Fast forward four decades to the slickly entertaining A Few Good Men (1992), which, whatever the intentions of writer Aaron Sorkin and director Rob Reiner might have been, plays like a remake of The Caine Mutiny—but with one culture-defining change. In this film, an incompetent marine named Santiago is accidentally killed due to a tragic incident of military hazing gone bad, and the two marines responsible face court-martial.

This time around the idealistic lawyer is played by a young Tom Cruise who decides that the only way he can free the accused marines is to take down the harsh, militaristic colonel played by Jack Nicholson who ordered the code red (the hazing) that led to the death of Santiago. As in The Caine Mutiny, Cruise goads Nicholson into losing his cool and admitting that he did, in fact, order the code red that led to Santiago’s death.

What sets the latter movie apart from the former, however, is that in the latter, the speech that Jack Nicholson makes which exposes him as a villain is practically identical to the speeches José Ferrer and Aragorn make to defend Queeg and the Rangers. After telling the supposedly truth-seeking Cruise that he “can’t handle the truth,” Nicholson goes on to defend the unappreciated, and often maligned, role he plays in society:

Son, we live in a world that has walls. And those walls have to be guarded by men with guns. Who’s gonna do it? You?… I have a greater responsibility than you can possibly fathom. You weep for Santiago and you curse the marines. You have that luxury. You have the luxury of not knowing what I know: that Santiago’s death, while tragic, probably saved lives. And my existence, while grotesque and incomprehensible to you, saves lives.

You don’t want the truth. Because deep down, in places you don’t talk about at parties, you want me on that wall. You need me there. We use words like honor, code, loyalty. We use these words as the backbone to a life spent defending something. You use ’em as a punch line. I have neither the time nor the inclination to explain myself to a man who rises and sleeps under the blanket of the very freedom I provide, then questions the manner in which I provide it. I’d prefer you just said thank you and went on your way. Otherwise, I suggest you pick up a weapon and stand at a post. Either way, I don’t give a damn what you think you’re entitled to.

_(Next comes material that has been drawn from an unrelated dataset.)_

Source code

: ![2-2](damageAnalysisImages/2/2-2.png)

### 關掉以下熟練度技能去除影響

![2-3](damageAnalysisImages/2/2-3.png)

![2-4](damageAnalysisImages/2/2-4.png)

By the time A Few Good Men hit movie screens, there had been no draft in America for nearly two decades. The first Gulf War had been waged and won just a few years earlier, but that was a “clean” war fought mostly from the air. The Berlin Wall had fallen and the Cold War had ended. The world seemed safe for democracy, and Americans were feeling as complacent as hobbits and as self-satisfied as the men of Bree.

Rather than face head-on the cost of peace and security in a dangerous world, we grew content to live our lives with our eyes wide shut. Instead of expressing gratitude to those who patrolled our borders, we found it less taxing on our conscience to choose, every so often, a military or police scapegoat on which to unload our hatred, our fear, and our paranoia: hate rallies, as George Orwell so prophetically named them in 1984. How difficult and painful it is for fallen creatures to admit their need for help and protection and to be thankful for those who fulfill that need.

2017 promises to bring us a television remake of A Few Good Men. Though I’d like to believe this new version will give us more gratitude and less entitlement, I fear that the demonization of the colonel will be more intense and considerably more smug. For the last two-and-a-half decades have only made us more complacent and self-satisfied, quicker to blame those whom we hire to do the dirty work and slower to see our own prejudices, our own conformity, and our own priggish sensitivities.

Yes, we must hold our police and our military accountable, but we must also respect the difficulty and danger of their jobs and stop willfully blinding ourselves to the unpleasant realities around us. Let us defend, support, and celebrate our Rangers; without them, our world would be a far more perilous place.